## 引用文

計算機科学のブログ

ほしい物リスト

Python - gazpacho - Working with HTML: Web Scraping - string, slice

Head First Python: A Learner’s Guide to the Fundamentals of Python Programming, A Brain-Friendly GuidePaul Barry(著)、 O’Reilly Mediaの Chapter 9.(Working with HTML: Web Scraping)、SHARPEN YOUR PENCIL(435/682)の解答を求めてみる。

Jupyter(コード、入出力結果)

webapp/WorldRecords.ipynb

import gazpacho
URL = 'https://en.wikipedia.org/wiki/List_of_world_records_in_swimming'
html = gazpacho.get(URL)
html[:50]
'<!DOCTYPE html>\n<html class="client-nojs vector-fe'
html[-50:]
'"Wikimedia list article"}</script>\n</body>\n</html>'
html.find('<table')
66328
i = html.find('<table')
html[i:i+500]
'<table class="wikitable sortable" style="font-size: 95%;">\n<caption>\n</caption>\n<tbody><tr>\n<th>Event\n</th>\n<th style="width:4em" class="unsortable">Time\n</th>\n<th class="unsortable">\n</th>\n<th>Name</th>\n<th>Nationality</th>\n<th>Date</th>\n<th>Meet</th>\n<th>Location\n</th>\n<th class="unsortable">Ref\n</th></tr>\n\n<tr>\n<td><span data-sort-value="01&#160;!"><a href="/wiki/World_record_progression_50_metres_freestyle" title="World record progression 50 metres freestyle">50m freestyle</a></span>\n</td>\n<'

## 作業項目 1
引用文のうち、「Jupyter(コード、入出力結果)」から「html = gazpacho.get(URL)」までの部分を一字一句変えずに打ち直してください。

## 情報
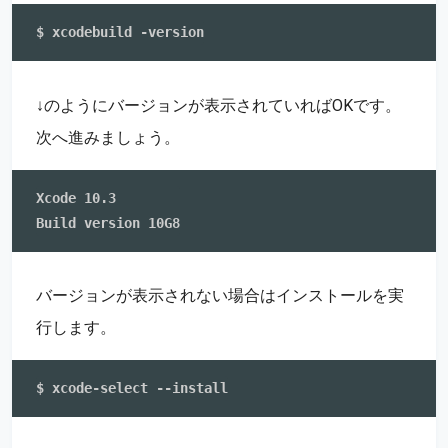
↓のようにバージョンが表示されていればOKです。
次へ進みましょう。
Xcode 10.3

バージョンが表示されない場合はインストールを実
行します。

## 作業項目 2
上の情報にある行をすべて、一字一句変えずに繰り返してください。画像は答えに含めないでください。

## 期待される出力 1
Jupyter(コード、入出力結果)

webapp/WorldRecords.ipynb

import gazpacho
URL = 'https://en.wikipedia.org/wiki/List_of_world_records_in_swimming'
html = gazpacho.get(URL)

## 期待される出力 2
↓のようにバージョンが表示されていればOKです。
次へ進みましょう。
Xcode 10.3

バージョンが表示されない場合はインストールを実
行します。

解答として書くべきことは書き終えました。